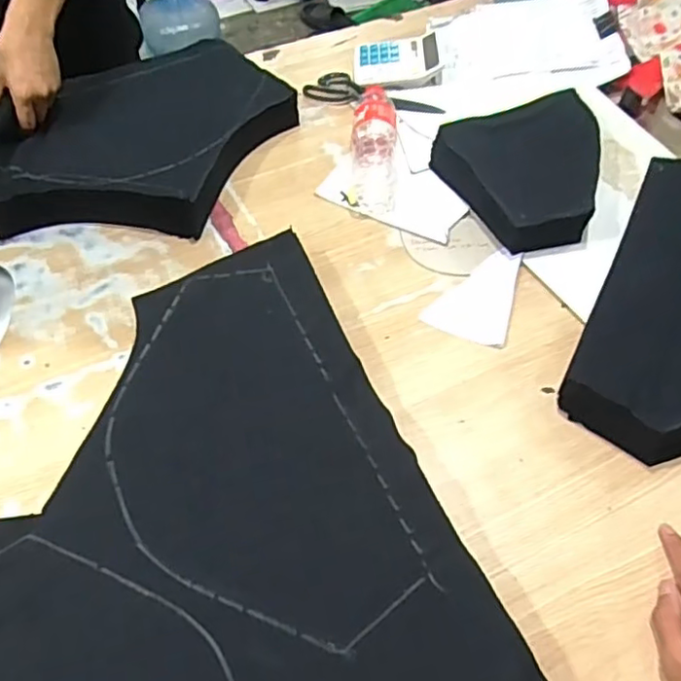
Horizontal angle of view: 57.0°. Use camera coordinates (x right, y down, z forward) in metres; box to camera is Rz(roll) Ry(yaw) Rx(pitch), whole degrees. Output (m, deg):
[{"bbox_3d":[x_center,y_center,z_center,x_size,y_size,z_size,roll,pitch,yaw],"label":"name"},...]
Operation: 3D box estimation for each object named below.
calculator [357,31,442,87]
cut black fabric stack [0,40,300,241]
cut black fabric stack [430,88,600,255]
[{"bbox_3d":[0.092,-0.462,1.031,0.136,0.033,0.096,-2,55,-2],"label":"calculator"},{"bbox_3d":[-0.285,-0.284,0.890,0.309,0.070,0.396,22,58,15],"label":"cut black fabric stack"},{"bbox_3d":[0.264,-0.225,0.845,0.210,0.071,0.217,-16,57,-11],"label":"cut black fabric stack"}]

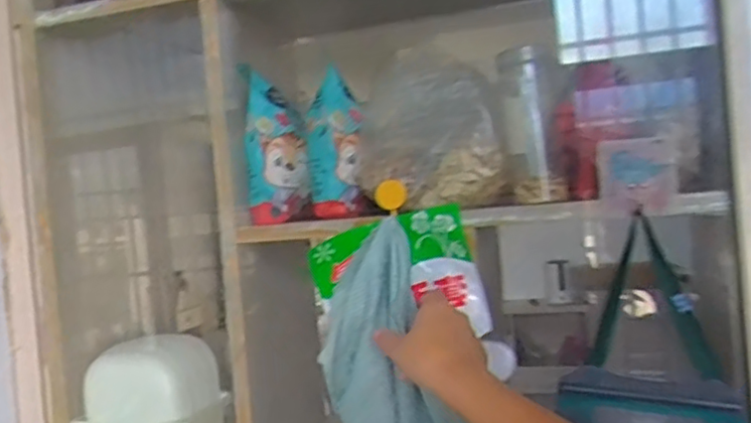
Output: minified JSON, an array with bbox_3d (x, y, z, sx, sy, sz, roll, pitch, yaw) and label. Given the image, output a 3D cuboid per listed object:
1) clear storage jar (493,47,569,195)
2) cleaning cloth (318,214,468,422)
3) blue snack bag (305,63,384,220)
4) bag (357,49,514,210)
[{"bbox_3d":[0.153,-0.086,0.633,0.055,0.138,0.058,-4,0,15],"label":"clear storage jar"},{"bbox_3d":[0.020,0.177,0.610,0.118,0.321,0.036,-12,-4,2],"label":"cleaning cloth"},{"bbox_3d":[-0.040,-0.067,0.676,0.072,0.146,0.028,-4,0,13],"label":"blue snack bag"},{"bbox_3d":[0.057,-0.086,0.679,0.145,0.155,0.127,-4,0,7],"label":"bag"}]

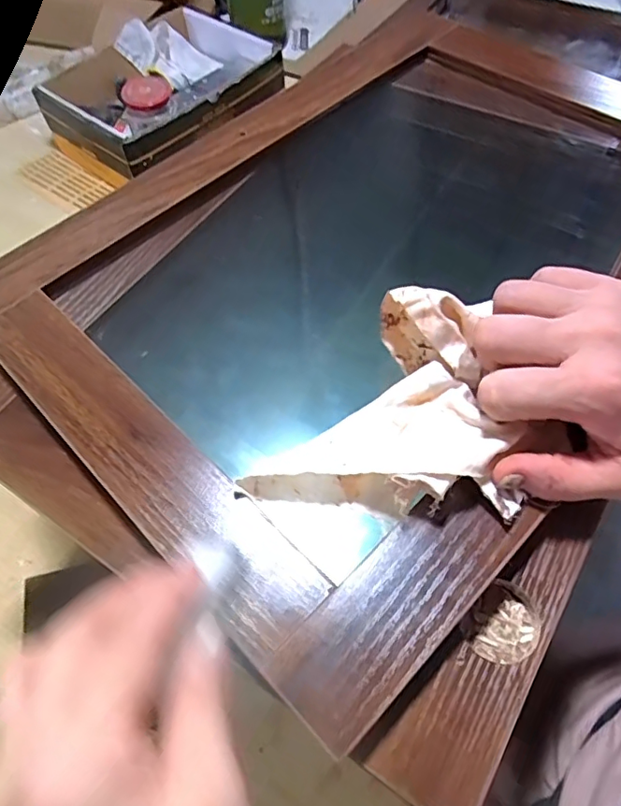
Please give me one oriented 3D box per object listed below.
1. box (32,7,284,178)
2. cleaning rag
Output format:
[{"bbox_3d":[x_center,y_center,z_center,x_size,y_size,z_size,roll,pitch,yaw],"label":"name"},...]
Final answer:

--

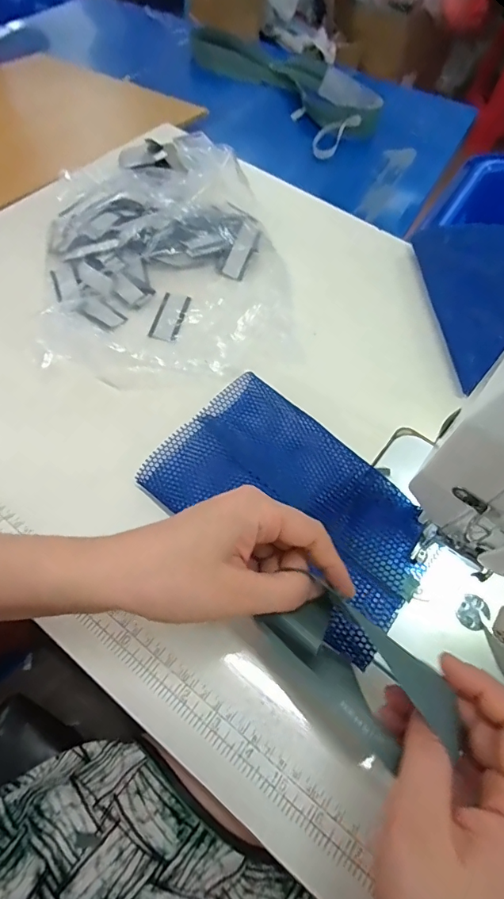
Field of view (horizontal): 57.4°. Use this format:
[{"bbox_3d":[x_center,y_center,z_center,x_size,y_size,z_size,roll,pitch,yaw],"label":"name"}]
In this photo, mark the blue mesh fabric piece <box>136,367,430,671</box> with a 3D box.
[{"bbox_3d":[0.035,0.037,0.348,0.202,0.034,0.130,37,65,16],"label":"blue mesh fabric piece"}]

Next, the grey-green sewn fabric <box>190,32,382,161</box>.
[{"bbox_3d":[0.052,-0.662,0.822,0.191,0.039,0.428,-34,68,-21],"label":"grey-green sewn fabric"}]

* * *

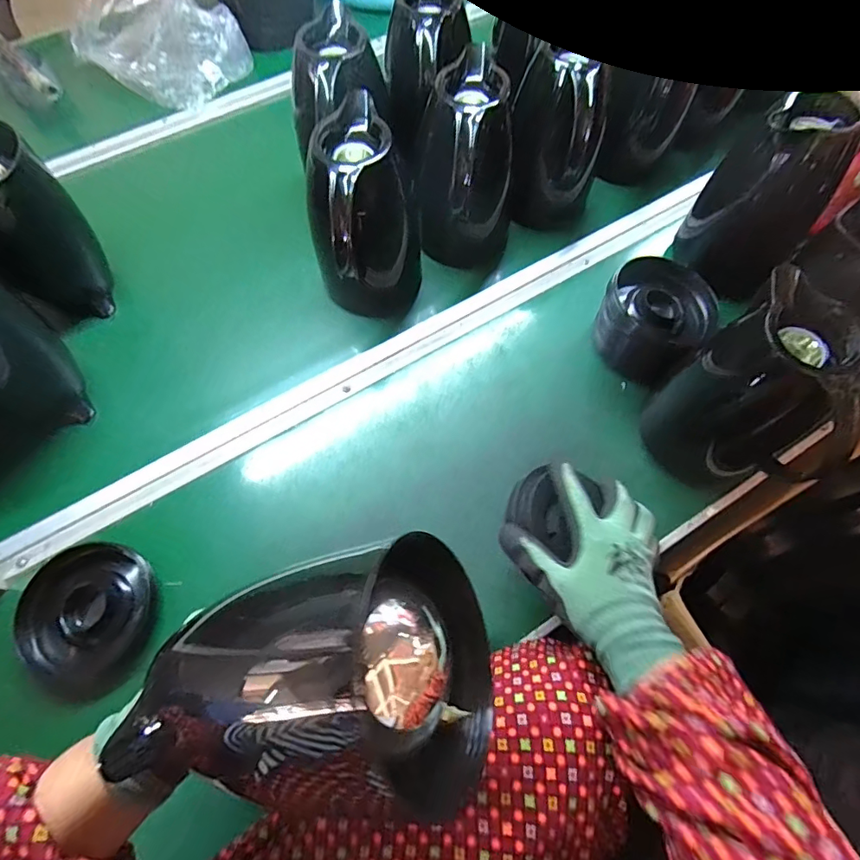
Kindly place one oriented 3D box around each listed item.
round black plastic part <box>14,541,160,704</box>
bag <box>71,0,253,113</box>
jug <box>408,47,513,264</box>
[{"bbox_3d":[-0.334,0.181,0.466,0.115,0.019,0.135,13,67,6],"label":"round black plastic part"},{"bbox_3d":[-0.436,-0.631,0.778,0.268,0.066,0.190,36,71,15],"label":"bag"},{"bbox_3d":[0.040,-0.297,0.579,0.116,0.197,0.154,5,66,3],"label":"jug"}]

▸ **Task instructions**: Where a line of the records has the string "each", return that line.

▸ **Output for this exercise**:
Operation: 3D box estimation for each object named below.
Kindly place one oriented 3D box around each listed item.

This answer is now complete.